- Battle of Prostken: Part of the Deluge (Second Northern War)
| Date | October 8, 1656 |
| Location | Prostken, Duchy of Prussia (present-day Prostki, Ełk County, Poland) |
| Result | Polish–Lithuanian–Tatar victory |

Belligerents
- Brandenburg-Prussia Swedish Empire Swedish Lithuania: Polish–Lithuanian Commonwealth Crimean Khanate

Commanders and leaders
- Georg von Waldeck Bogusław Radziwiłł (POW): Wincenty Gosiewski Subhan Ghazi Agha

Strength
- 4,000 9 artillery pieces: 8,000

Casualties and losses
- 1,500 Swedes killed and captured Brandenburgers losses are unknown 9 artillery pieces: 200–250 killed and wounded^{[citation needed]}

= Battle of Prostki =

Battle in the Second Northern War

The Battle of Prostki was fought near Prostki (German: Prostken), Duchy of Prussia (today in Ełk County, Poland) on October 8, 1656, between forces of the Polish–Lithuanian Commonwealth and allied Crimean Tatars commanded by hetman Wincenty Gosiewski on one side, and on the other allied Swedish and Brandenburg forces commanded by Prince Georg Friedrich of Waldeck, reinforced by the cavalry of Prince Bogusław Radziwiłł. The Commonwealth forces won the battle, annihilating enemy forces and taking Radziwiłł captive.

== Background ==
In the late summer of 1656 Swedish and Brandenburgian armies left Warsaw, retreating towards the northwest.

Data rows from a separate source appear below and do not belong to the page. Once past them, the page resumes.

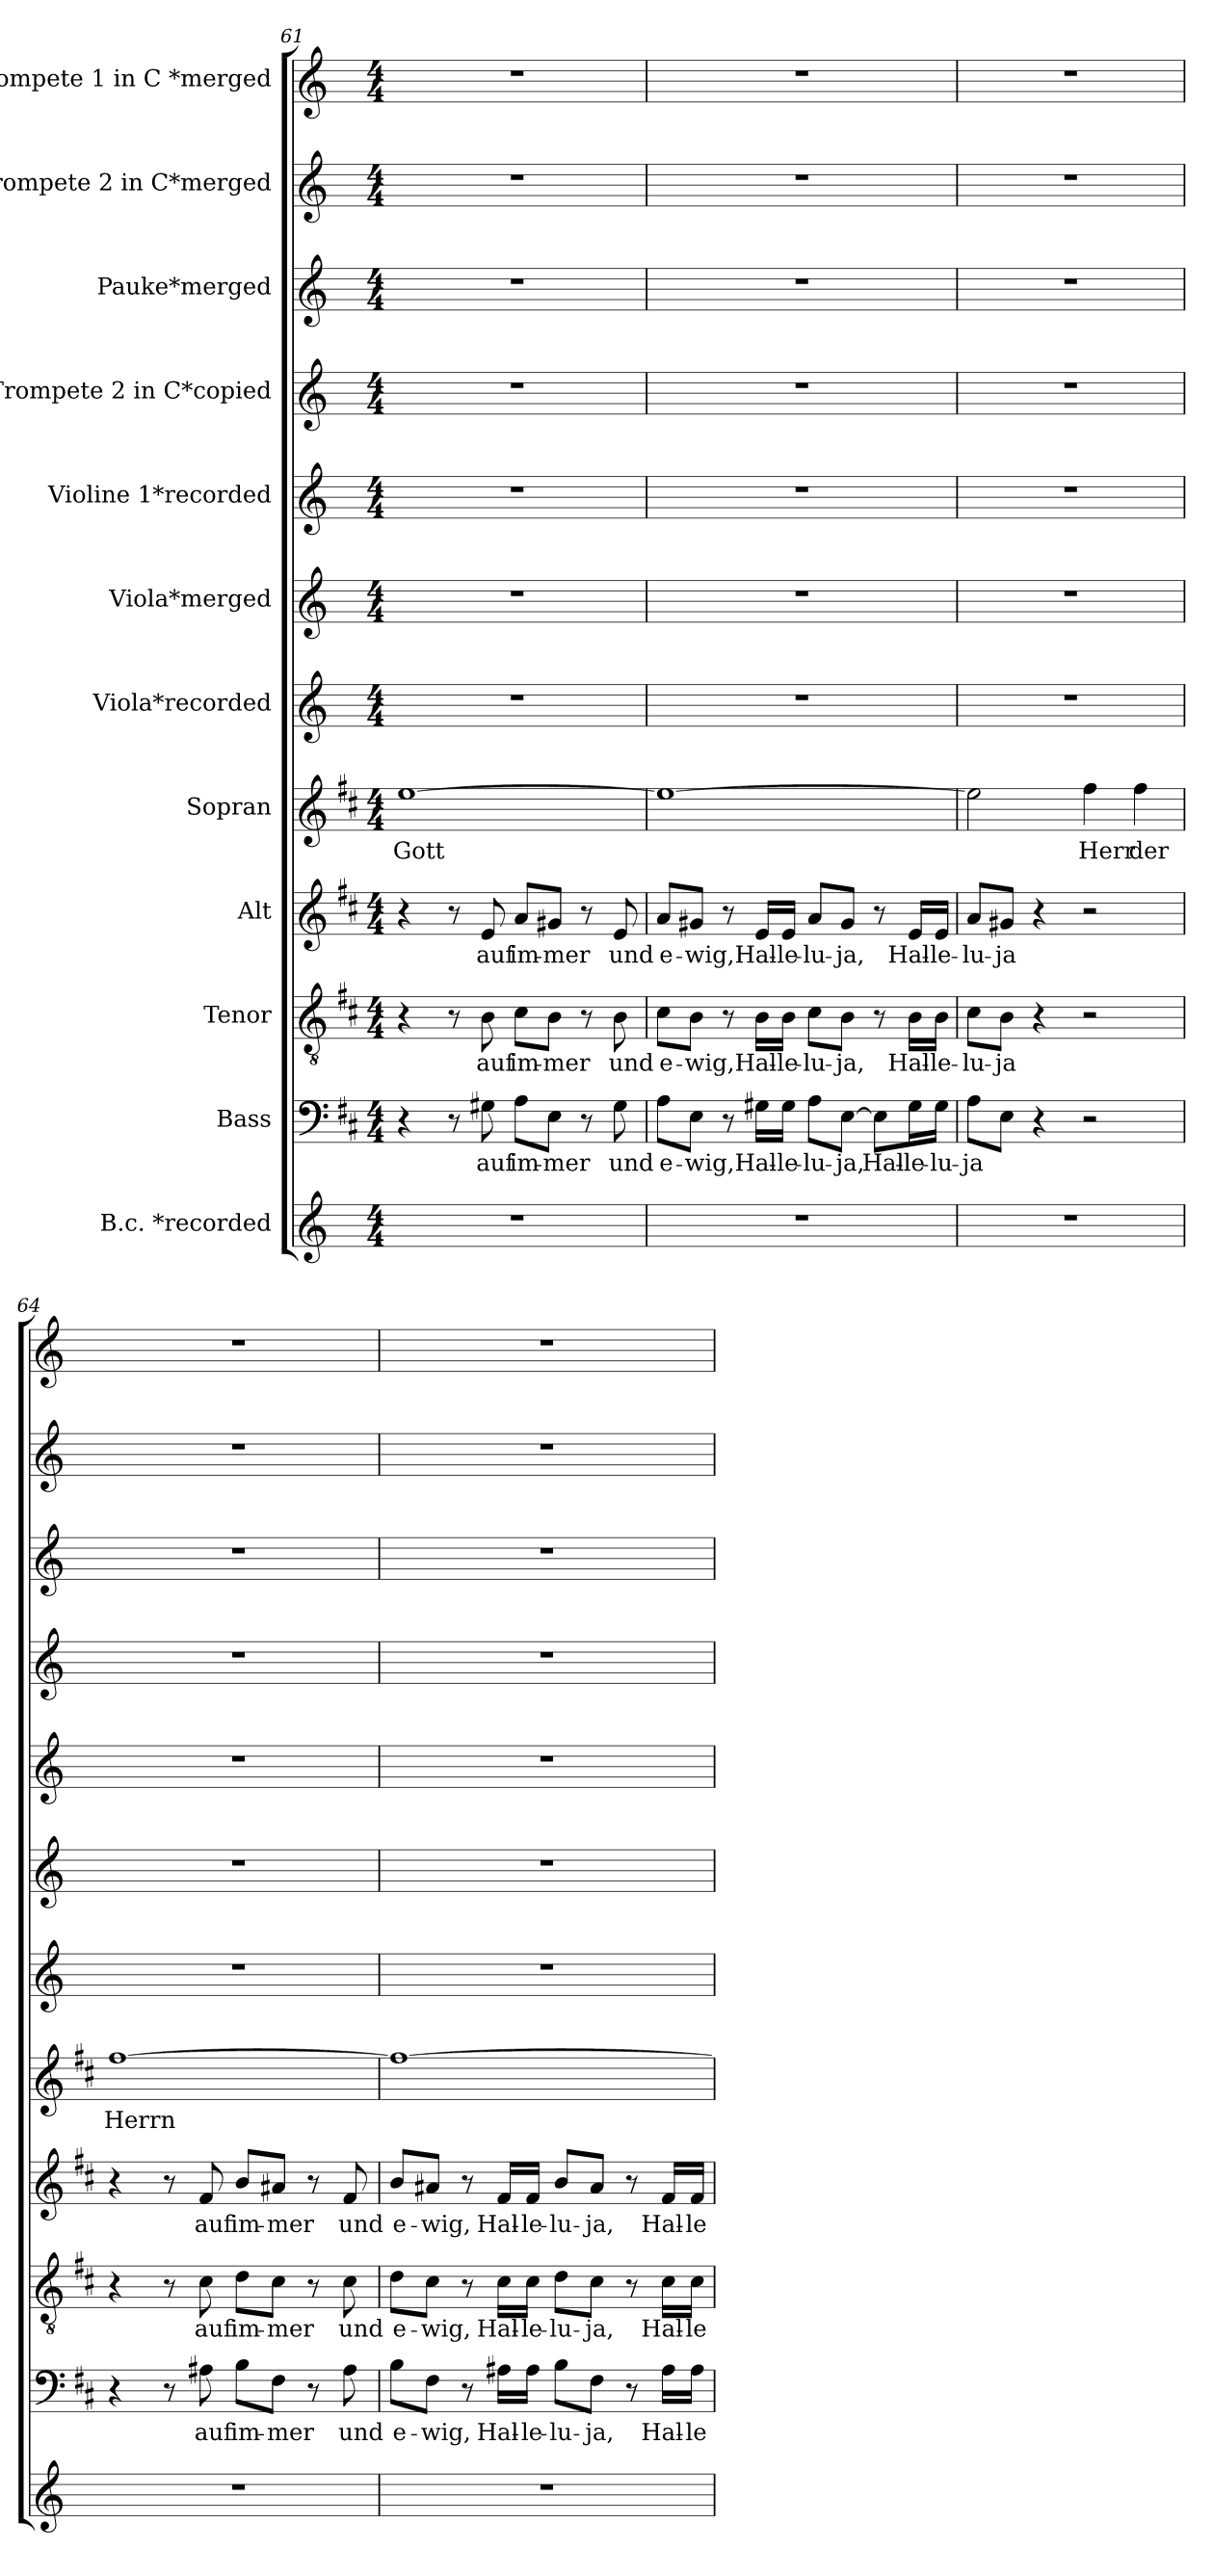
**kern	**kern	**text	**kern	**text	**kern	**text	**kern	**text	**kern	**kern	**kern	**kern	**kern	**kern	**kern
*part12	*part11	*part11	*part10	*part10	*part9	*part9	*part8	*part8	*part7	*part6	*part5	*part4	*part3	*part2	*part1
*staff12	*staff11	*staff11	*staff10	*staff10	*staff9	*staff9	*staff8	*staff8	*staff7	*staff6	*staff5	*staff4	*staff3	*staff2	*staff1
*I"B.c. *recorded	*I"Bass	*	*I"Tenor	*	*I"Alt	*	*I"Sopran	*	*I"Viola*recorded	*I"Viola*merged	*I"Violine 1*recorded	*I"Trompete 2 in C*copied	*I"Pauke*merged	*I"Trompete 2 in C*merged	*I"Trompete 1 in C *merged
!!LO:LB:g=z
*clefG2	*clefF4	*	*clefGv2	*	*clefG2	*	*clefG2	*	*clefG2	*clefG2	*clefG2	*clefG2	*clefG2	*clefG2	*clefG2
*k[]	*k[f#c#]	*	*k[f#c#]	*	*k[f#c#]	*	*k[f#c#]	*	*k[]	*k[]	*k[]	*k[]	*k[]	*k[]	*k[]
*C:	*D:	*	*D:	*	*D:	*	*D:	*	*C:	*C:	*C:	*C:	*C:	*C:	*C:
*M4/4	*M4/4	*	*M4/4	*	*M4/4	*	*M4/4	*	*M4/4	*M4/4	*M4/4	*M4/4	*M4/4	*M4/4	*M4/4
=61	=61	=61	=61	=61	=61	=61	=61	=61	=61	=61	=61	=61	=61	=61	=61
!	!	!	!	!	!	!	!	!LO:LY:b	!	!	!	!	!	!	!
1r	4r	.	4r	.	4r	.	[1ee	Gott	1r	1r	1r	1r	1r	1r	1r
.	8r	.	8r	.	8r	.	.	.	.	.	.	.	.	.	.
!	!	!LO:LY:b	!	!LO:LY:b	!	!LO:LY:b	!	!	!	!	!	!	!	!	!
.	8G#X\	auf	8B\	auf	8e/	auf	.	.	.	.	.	.	.	.	.
!	!	!LO:LY:b	!	!LO:LY:b	!	!LO:LY:b	!	!	!	!	!	!	!	!	!
.	8A\L	im-	8c#\L	im-	8a/L	im-	.	.	.	.	.	.	.	.	.
!	!	!LO:LY:b	!	!LO:LY:b	!	!LO:LY:b	!	!	!	!	!	!	!	!	!
.	8E\J	-mer	8B\J	-mer	8g#X/J	-mer	.	.	.	.	.	.	.	.	.
.	8r	.	8r	.	8r	.	.	.	.	.	.	.	.	.	.
!	!	!LO:LY:b	!	!LO:LY:b	!	!LO:LY:b	!	!	!	!	!	!	!	!	!
.	8G#\	und	8B\	und	8e/	und	.	.	.	.	.	.	.	.	.
=62	=62	=62	=62	=62	=62	=62	=62	=62	=62	=62	=62	=62	=62	=62	=62
!	!	!LO:LY:b	!	!LO:LY:b	!	!LO:LY:b	!	!	!	!	!	!	!	!	!
1r	8A\L	e-	8c#\L	e-	8a/L	e-	1ee_	.	1r	1r	1r	1r	1r	1r	1r
!	!	!LO:LY:b	!	!LO:LY:b	!	!LO:LY:b	!	!	!	!	!	!	!	!	!
.	8E\J	-wig,	8B\J	-wig,	8g#X/J	-wig,	.	.	.	.	.	.	.	.	.
.	8r	.	8r	.	8r	.	.	.	.	.	.	.	.	.	.
!	!	!LO:LY:b	!	!LO:LY:b	!	!LO:LY:b	!	!	!	!	!	!	!	!	!
.	16G#X\LL	Hal-	16B\LL	Hal-	16e/LL	Hal-	.	.	.	.	.	.	.	.	.
!	!	!LO:LY:b	!	!LO:LY:b	!	!LO:LY:b	!	!	!	!	!	!	!	!	!
.	16G#\JJ	-le-	16B\JJ	-le-	16e/JJ	-le-	.	.	.	.	.	.	.	.	.
!	!	!LO:LY:b	!	!LO:LY:b	!	!LO:LY:b	!	!	!	!	!	!	!	!	!
.	8A\L	-lu-	8c#\L	-lu-	8a/L	-lu-	.	.	.	.	.	.	.	.	.
!	!	!LO:LY:b	!	!LO:LY:b	!	!LO:LY:b	!	!	!	!	!	!	!	!	!
.	[8E\J	-ja,	8B\J	-ja,	8g#/J	-ja,	.	.	.	.	.	.	.	.	.
!	!	!LO:LY:b	!	!	!	!	!	!	!	!	!	!	!	!	!
.	8E\L]	Hal-	8r	.	8r	.	.	.	.	.	.	.	.	.	.
!	!	!LO:LY:b	!	!LO:LY:b	!	!LO:LY:b	!	!	!	!	!	!	!	!	!
.	16G#\L	-le-	16B\LL	Hal-	16e/LL	Hal-	.	.	.	.	.	.	.	.	.
!	!	!LO:LY:b	!	!LO:LY:b	!	!LO:LY:b	!	!	!	!	!	!	!	!	!
.	16G#\JJ	-lu-	16B\JJ	-le-	16e/JJ	-le-	.	.	.	.	.	.	.	.	.
=63	=63	=63	=63	=63	=63	=63	=63	=63	=63	=63	=63	=63	=63	=63	=63
!	!	!LO:LY:b	!	!LO:LY:b	!	!LO:LY:b	!	!	!	!	!	!	!	!	!
1r	8A\L	-ja	8c#\L	-lu-	8a/L	-lu-	2ee\]	.	1r	1r	1r	1r	1r	1r	1r
!	!	!	!	!LO:LY:b	!	!LO:LY:b	!	!	!	!	!	!	!	!	!
.	8E\J	.	8B\J	-ja	8g#X/J	-ja	.	.	.	.	.	.	.	.	.
.	4r	.	4r	.	4r	.	.	.	.	.	.	.	.	.	.
!	!	!	!	!	!	!	!	!LO:LY:b	!	!	!	!	!	!	!
.	2r	.	2r	.	2r	.	4ff#\	Herr	.	.	.	.	.	.	.
!	!	!	!	!	!	!	!	!LO:LY:b	!	!	!	!	!	!	!
.	.	.	.	.	.	.	4ff#\	der	.	.	.	.	.	.	.
!!LO:LB:g=z
=64	=64	=64	=64	=64	=64	=64	=64	=64	=64	=64	=64	=64	=64	=64	=64
!	!	!	!	!	!	!	!	!LO:LY:b	!	!	!	!	!	!	!
1r	4r	.	4r	.	4r	.	[1ff#	Herrn	1r	1r	1r	1r	1r	1r	1r
.	8r	.	8r	.	8r	.	.	.	.	.	.	.	.	.	.
!	!	!LO:LY:b	!	!LO:LY:b	!	!LO:LY:b	!	!	!	!	!	!	!	!	!
.	8A#X\	auf	8c#\	auf	8f#/	auf	.	.	.	.	.	.	.	.	.
!	!	!LO:LY:b	!	!LO:LY:b	!	!LO:LY:b	!	!	!	!	!	!	!	!	!
.	8B\L	im-	8d\L	im-	8b/L	im-	.	.	.	.	.	.	.	.	.
!	!	!LO:LY:b	!	!LO:LY:b	!	!LO:LY:b	!	!	!	!	!	!	!	!	!
.	8F#\J	-mer	8c#\J	-mer	8a#X/J	-mer	.	.	.	.	.	.	.	.	.
.	8r	.	8r	.	8r	.	.	.	.	.	.	.	.	.	.
!	!	!LO:LY:b	!	!LO:LY:b	!	!LO:LY:b	!	!	!	!	!	!	!	!	!
.	8A#\	und	8c#\	und	8f#/	und	.	.	.	.	.	.	.	.	.
=65	=65	=65	=65	=65	=65	=65	=65	=65	=65	=65	=65	=65	=65	=65	=65
!	!	!LO:LY:b	!	!LO:LY:b	!	!LO:LY:b	!	!	!	!	!	!	!	!	!
1r	8B\L	e-	8d\L	e-	8b/L	e-	1ff#_	.	1r	1r	1r	1r	1r	1r	1r
!	!	!LO:LY:b	!	!LO:LY:b	!	!LO:LY:b	!	!	!	!	!	!	!	!	!
.	8F#\J	-wig,	8c#\J	-wig,	8a#X/J	-wig,	.	.	.	.	.	.	.	.	.
.	8r	.	8r	.	8r	.	.	.	.	.	.	.	.	.	.
!	!	!LO:LY:b	!	!LO:LY:b	!	!LO:LY:b	!	!	!	!	!	!	!	!	!
.	16A#X\LL	Hal-	16c#\LL	Hal-	16f#/LL	Hal-	.	.	.	.	.	.	.	.	.
!	!	!LO:LY:b	!	!LO:LY:b	!	!LO:LY:b	!	!	!	!	!	!	!	!	!
.	16A#\JJ	-le-	16c#\JJ	-le-	16f#/JJ	-le-	.	.	.	.	.	.	.	.	.
!	!	!LO:LY:b	!	!LO:LY:b	!	!LO:LY:b	!	!	!	!	!	!	!	!	!
.	8B\L	-lu-	8d\L	-lu-	8b/L	-lu-	.	.	.	.	.	.	.	.	.
!	!	!LO:LY:b	!	!LO:LY:b	!	!LO:LY:b	!	!	!	!	!	!	!	!	!
.	8F#\J	-ja,	8c#\J	-ja,	8a#/J	-ja,	.	.	.	.	.	.	.	.	.
.	8r	.	8r	.	8r	.	.	.	.	.	.	.	.	.	.
!	!	!LO:LY:b	!	!LO:LY:b	!	!LO:LY:b	!	!	!	!	!	!	!	!	!
.	16A#\LL	Hal-	16c#\LL	Hal-	16f#/LL	Hal-	.	.	.	.	.	.	.	.	.
!	!	!LO:LY:b	!	!LO:LY:b	!	!LO:LY:b	!	!	!	!	!	!	!	!	!
.	16A#\JJ	-le-	16c#\JJ	-le-	16f#/JJ	-le-	.	.	.	.	.	.	.	.	.
=	=	=	=	=	=	=	=	=	=	=	=	=	=	=	=
*-	*-	*-	*-	*-	*-	*-	*-	*-	*-	*-	*-	*-	*-	*-	*-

Polish-Lithuanian commanders then decided to invade the Duchy of Prussia, which had been a vassal state to the Kingdom of Poland and which, as Brandenburg-Prussia, had been an ally of the Swedish Empire (see Treaty of Königsberg (1656). The objective of the invasion was to make “The Great Elector”, Frederick Wilhelm, end the alliance with Sweden.

Polish-Lithuanian forces were commanded by Lithuanian Field Hetman Wincenty Korwin Gosiewski. They were supported by a unit of Crimean Tatars, under Subchan Ghazi Aga. All together Gosiewski’s army had some 8,000-10,000 men (including 2,000 Tatars). In early October 1656 it crossed the Narew River, either near Łomża or Wizna, and headed northwards to Lyck (Ełk).

Prussian commandant Prince Georg Friedrich of Waldeck concentrated his forces near Wąsosz. His army had probably 3,500 men, mostly reiters and dragoons. Waldeck reached Prostken (Prostki) on October 6 and camped on the eastern bank of the Ełk River, near a bridge that he planned to defend. He also got in touch with Bogusław Radziwilł, whose cavalry unit of 800 was stationed in Rajgród. Furthermore, additional Prussian units were stationed at some distance from Lyck. Upon hearing of the invasion, they set off to help Waldeck, but only some 1,000 men reached Prostken before the battle. A unit of 2,000 men and 12 cannons left Lyck on October 8, which was too late.

== Battle ==
On the morning of October 8 first Tatar and then Polish-Lithuanian units reached the village, while main forces were some two hours behind them. Gosiewski, who enjoyed numerical superiority over the enemy, decided to make the Prussians abandon their positions behind the river and destroy them in an open field. At the same time, he sent Tatars towards Lyck to face the Prussian reinforcements.

In the first stage of the battle Polish-Lithuanian pretended to retreat after an initial clash. This worked, as the Prussians crossed the river, while Waldeck, upon receiving news of Tatars, sent a cavalry unit of 500 towards Lyck. This unit was reinforced by the cavalry of Bogusław Radziwiłł, which soon afterwards clashed with the Tatars.

When the main Polish-Lithuanian force attacked the Prussians, Waldeck ordered his troops to return behind the river. Gosiewski attacked the Prussians, forcing them to retreat. Meanwhile, the Tatars crossed the Elk and attacked the camp. Soon afterwards they were joined by the Commonwealth forces. The unit of Bogusław Radziwiłł was completely destroyed, while Radziwiłł himself was captured. Prince Waldeck, with 500 soldiers, managed to escape, as the Tatars, Poles and Lithuanians were too busy looting the Prussian camp. Altogether, the battle lasted approximately five hours.

== Aftermath ==
After the victory Gosiewski sent a letter to Frederick Wilhelm, urging him to abandon the Swedes. The Great Elector rejected this, which resulted in widespread looting and destruction of the southeastern corner of the Duchy of Prussia, together with the neighboring Polish counties of Wizna and Rajgród. Gosiewski then marched with his army to Lithuania, while the Tatars returned to Crimea.